• **Supplied text**
------------------------

Some of my concerns about this environment are related with the still technical issues and requirements. They might be somehow discouraging for the less eager to enter their second life. Once you kind of know your way around, the technical glitches will not be that relevant. The problem is to get them started, especially the less young generations.
The new generations will enter so they are getting the “training” they need.
Our current audience still need a helping hand.
In that sense, and the way I see it, the moderator will have a crucial role in phase 1 – Access and Motivation. Some “holding-hands” might have to be done to get everyone on board. A lot of experimental activities which can tie in well with the social activities, in order to get them going and keep up the motivation. I use to say the “Dynamization” of the space is an investment which will bear fruits in the end. It is necessary to keep the “troops” motivated and provide them with the know-how, and confidence, to succeed.
In SL, I perceive these 2 stages will take longer than in other online spaces. There is a lot more of groundwork to be done in SL than in blogs or wikis, for instance.

------------------------

• **Set exercise**
For each statement, say yes or no to whether it agrees with the text on moderating in SL, and quote the words that decide it: (a) The moderator will have a crucial role in the first phase. (b) Less groundwork is needed in SL than in blogs or wikis. (c) The current audience no longer needs help. None of the data after this text is needed here.

• **Listing**
------------------------

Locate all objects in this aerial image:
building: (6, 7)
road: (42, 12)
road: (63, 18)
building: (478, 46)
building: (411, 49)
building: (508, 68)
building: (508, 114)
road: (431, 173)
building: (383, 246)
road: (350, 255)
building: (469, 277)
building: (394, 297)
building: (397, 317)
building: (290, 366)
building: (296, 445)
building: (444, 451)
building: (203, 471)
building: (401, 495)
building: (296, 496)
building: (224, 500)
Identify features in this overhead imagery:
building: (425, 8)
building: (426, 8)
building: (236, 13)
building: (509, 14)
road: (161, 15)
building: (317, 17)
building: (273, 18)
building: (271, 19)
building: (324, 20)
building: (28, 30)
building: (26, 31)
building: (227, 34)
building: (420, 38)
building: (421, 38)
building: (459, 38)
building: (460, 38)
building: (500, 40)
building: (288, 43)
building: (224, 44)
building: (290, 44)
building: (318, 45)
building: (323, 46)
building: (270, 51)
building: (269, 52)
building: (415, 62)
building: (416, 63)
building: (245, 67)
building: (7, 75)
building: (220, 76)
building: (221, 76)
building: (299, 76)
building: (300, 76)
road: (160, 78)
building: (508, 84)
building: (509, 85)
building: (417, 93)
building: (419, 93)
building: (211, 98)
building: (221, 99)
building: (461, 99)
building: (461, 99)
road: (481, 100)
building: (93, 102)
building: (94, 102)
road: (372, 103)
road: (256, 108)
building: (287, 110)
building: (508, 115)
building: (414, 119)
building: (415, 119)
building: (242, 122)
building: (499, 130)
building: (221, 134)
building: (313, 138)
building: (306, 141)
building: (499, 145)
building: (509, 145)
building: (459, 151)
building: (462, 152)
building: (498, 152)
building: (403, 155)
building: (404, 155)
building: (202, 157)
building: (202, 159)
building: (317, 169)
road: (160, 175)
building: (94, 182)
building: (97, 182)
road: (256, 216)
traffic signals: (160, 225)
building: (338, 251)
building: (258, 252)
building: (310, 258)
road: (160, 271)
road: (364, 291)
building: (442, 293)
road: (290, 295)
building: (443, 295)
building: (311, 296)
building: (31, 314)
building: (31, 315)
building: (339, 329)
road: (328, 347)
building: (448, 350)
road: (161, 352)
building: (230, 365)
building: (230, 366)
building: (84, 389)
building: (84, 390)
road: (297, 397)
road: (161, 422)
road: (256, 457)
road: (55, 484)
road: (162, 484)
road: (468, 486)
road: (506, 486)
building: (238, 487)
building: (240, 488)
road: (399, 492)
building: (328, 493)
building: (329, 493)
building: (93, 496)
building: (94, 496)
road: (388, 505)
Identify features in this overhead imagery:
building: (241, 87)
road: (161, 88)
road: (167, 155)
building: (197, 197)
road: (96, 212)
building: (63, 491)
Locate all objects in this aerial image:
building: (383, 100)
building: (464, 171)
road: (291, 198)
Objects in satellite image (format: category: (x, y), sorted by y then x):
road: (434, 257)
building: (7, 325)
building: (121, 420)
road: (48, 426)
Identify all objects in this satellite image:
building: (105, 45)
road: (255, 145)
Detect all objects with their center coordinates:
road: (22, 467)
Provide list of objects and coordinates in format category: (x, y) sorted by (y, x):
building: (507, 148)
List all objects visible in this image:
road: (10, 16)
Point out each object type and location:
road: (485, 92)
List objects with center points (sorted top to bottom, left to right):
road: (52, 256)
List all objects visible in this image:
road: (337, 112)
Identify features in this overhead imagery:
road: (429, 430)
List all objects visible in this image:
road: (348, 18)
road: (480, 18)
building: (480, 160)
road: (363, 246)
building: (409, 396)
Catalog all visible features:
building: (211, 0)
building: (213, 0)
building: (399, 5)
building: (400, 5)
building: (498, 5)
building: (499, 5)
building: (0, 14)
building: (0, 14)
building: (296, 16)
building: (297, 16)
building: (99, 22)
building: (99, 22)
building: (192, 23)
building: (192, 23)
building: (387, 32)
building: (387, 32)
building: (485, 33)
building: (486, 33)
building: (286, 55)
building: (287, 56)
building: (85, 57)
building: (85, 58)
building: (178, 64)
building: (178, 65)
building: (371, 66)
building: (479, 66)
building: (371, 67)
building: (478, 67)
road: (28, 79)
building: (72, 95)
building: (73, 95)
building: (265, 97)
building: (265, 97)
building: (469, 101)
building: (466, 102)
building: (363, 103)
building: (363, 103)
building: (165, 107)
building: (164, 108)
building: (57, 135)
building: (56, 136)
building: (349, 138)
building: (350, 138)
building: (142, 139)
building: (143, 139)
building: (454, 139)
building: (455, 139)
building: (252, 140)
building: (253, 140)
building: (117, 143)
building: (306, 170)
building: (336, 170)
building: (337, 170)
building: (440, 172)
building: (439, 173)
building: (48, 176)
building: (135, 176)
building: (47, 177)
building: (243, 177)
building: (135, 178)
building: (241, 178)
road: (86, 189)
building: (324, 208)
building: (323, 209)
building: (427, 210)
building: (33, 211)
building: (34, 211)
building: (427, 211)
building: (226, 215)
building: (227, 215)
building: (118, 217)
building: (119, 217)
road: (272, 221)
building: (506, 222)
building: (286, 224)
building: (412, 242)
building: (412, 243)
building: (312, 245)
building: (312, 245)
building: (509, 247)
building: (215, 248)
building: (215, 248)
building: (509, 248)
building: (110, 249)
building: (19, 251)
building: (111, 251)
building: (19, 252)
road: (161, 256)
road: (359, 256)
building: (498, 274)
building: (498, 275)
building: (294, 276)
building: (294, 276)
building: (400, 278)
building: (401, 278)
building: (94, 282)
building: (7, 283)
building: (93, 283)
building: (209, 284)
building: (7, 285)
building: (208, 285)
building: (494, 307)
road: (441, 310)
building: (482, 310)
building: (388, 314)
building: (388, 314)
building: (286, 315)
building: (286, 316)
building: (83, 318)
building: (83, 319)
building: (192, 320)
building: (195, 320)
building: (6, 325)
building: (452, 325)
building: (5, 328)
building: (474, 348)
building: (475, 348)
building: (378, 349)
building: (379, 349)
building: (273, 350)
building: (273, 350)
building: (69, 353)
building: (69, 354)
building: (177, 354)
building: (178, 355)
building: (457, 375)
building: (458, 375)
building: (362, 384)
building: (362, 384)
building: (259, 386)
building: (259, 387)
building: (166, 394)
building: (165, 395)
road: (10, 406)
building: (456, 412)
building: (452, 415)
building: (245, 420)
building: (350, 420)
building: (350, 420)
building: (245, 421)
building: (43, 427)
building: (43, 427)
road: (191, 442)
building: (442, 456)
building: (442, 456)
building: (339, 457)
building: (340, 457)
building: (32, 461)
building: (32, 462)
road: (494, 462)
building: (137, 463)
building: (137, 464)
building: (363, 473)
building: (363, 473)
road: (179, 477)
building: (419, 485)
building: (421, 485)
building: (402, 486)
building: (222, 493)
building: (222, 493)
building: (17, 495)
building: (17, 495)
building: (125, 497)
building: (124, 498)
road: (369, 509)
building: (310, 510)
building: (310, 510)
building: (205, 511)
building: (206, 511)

------------------------

• **Solution to the problem**
(a) Yes: "the moderator will have a crucial role in phase 1 – Access and Motivation"
(b) No: "There is a lot more of groundwork to be done in SL than in blogs or wikis"
(c) No: "Our current audience still need a helping hand."